Только к вечеру я узнал, что курносая погибла в эту ночь, самолет сбили над линией фронта, он упал в расположении наших войск, прямое попадание зенитного снаряда, никто не спасся.

Было обидно, очень обидно. Никогда, казалось, не встречу я такой благородной души. Девушка так тепло говорила об Этери, так доверчиво рассказывала о себе. Ее слушать да слушать, и мир после войны представился мне полным молчанием, не заговорят же те, которые обещали когда-то говорить, шептать, обнимать. Курносенькая потому еще была мне дорога, что я невольно сознавал – с некоторым умилением даже – лживость свою: мне прежде всего хотелось падать с девушкой вниз, пронизывать небо, устремляясь вместе с ней к земле до тех пор, пока нас не встряхнет и нечто, нас покинувшее, раздвинет стропы парашюта, наполнит купол воздухом. Вот чего я хотел, а не победы над фашизмом! Ужас! Предательство!

Я решил оставить ее в памяти Неизвестной Девушкой и горевать всю войну, узнавая или слыша о смерти других девушек.

И вот тут-то страх и пронзил меня. Роковая женщина Инна Гинзбург! Это она же отомстила! Она!

Глава 15

Теоретические рассуждения о женщинах – тема настолько бездонная, что пора бы выбраться из этой бочки. – Звездный посланник. Дар небес.

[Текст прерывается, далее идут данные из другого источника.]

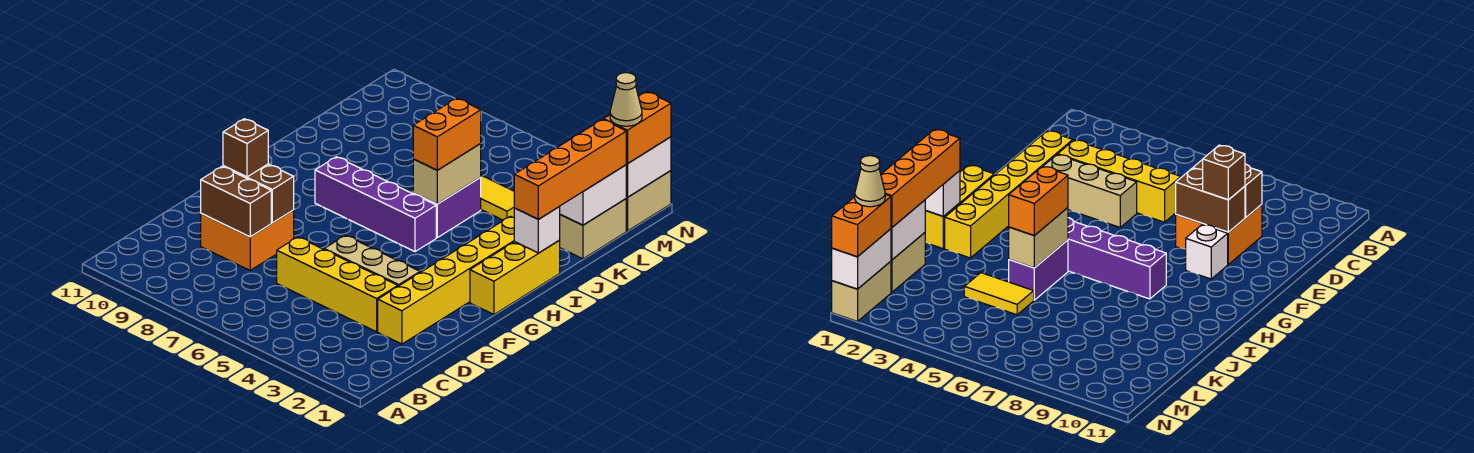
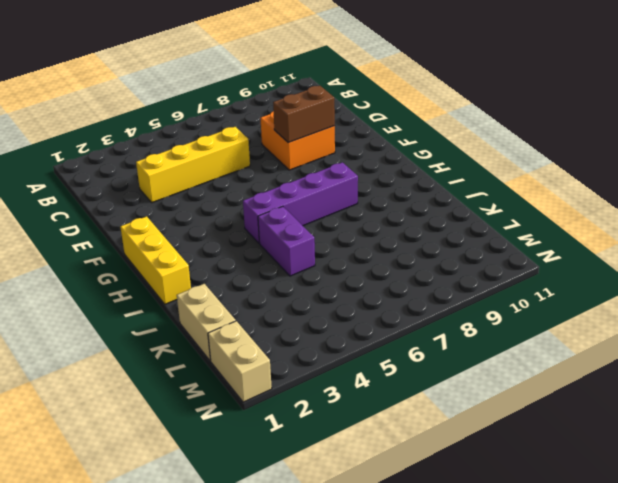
none -> yellow brick D2:I2 level 1
none -> tan brick E3:E5 level 1
none -> white brick F9 level 1

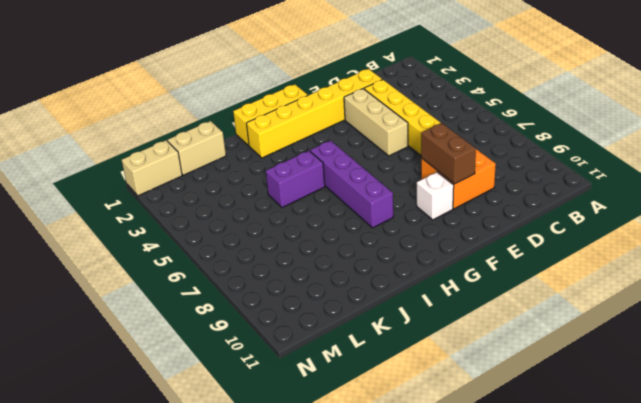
none -> yellow tile K4:K5 level 1
none -> brown brick D8:D9 level 2
none -> white brick I1 level 2

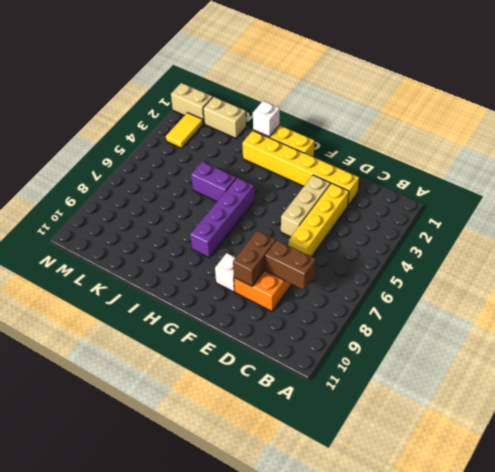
brown brick C8:D8 level 2 -> brown brick D8:D9 level 2
yellow tile M2:M3 level 1 -> yellow tile K4:K5 level 1
none -> tan brick I5:J5 level 2
none -> white brick K1:L1 level 2
none -> white brick M1:N1 level 2

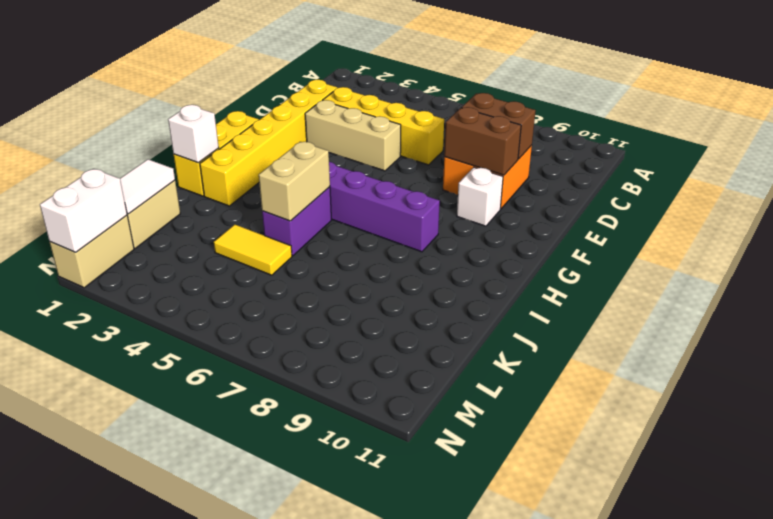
white tile K1:L1 level 2 -> white brick K1:L1 level 2
none -> brown brick E9 level 3
none -> orange brick I1:L1 level 3
none -> orange brick I5:J5 level 3

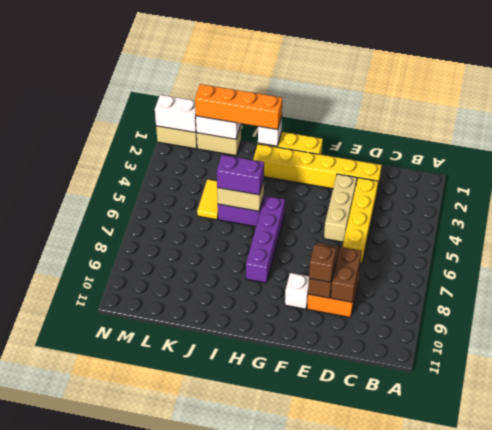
purple brick I5:J5 level 3 -> orange brick I5:J5 level 3
none -> orange brick M1:N1 level 3
none -> tan cone M1 level 4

Ликованию моему не было предела. Я постиг женщину. Я понял, что в ней (как и во мне) в особых устройствах содержится некий химический элемент, много легче воздуха, и как только устройства эти соединяются через приданные мужчине и женщине приспособления, вихрь страсти возносит их в такие дали, откуда и земли-то не видать. Свято храня память о Неизвестной Девушке, я смело поглядывал на связисток, санитарок и немногих оставшихся в деревне молодых женщин, хотя, признаюсь, разница в возрасте сильно смущала меня. Лукашин обычно прикреплял меня к какой-нибудь воинской части, командиру ее приказывали с меня глаз на спускать, то есть всегда знать, где я нахожусь, и не загружать разными там «нарядами вне очереди». Кубики с шинели и гимнастерки приказали снять, а рядовым красноармейцем кто только в армии нашей не погоняет. Помня наставления моих раненых-перераненых друзей, я огрызался как мог, и однажды заорал хозяйке Моте, что меня нет, кто бы ни приходил. Мотя спустила с цепи пса, преграждая им путь ретивому старшине, и полезла ко мне миловаться.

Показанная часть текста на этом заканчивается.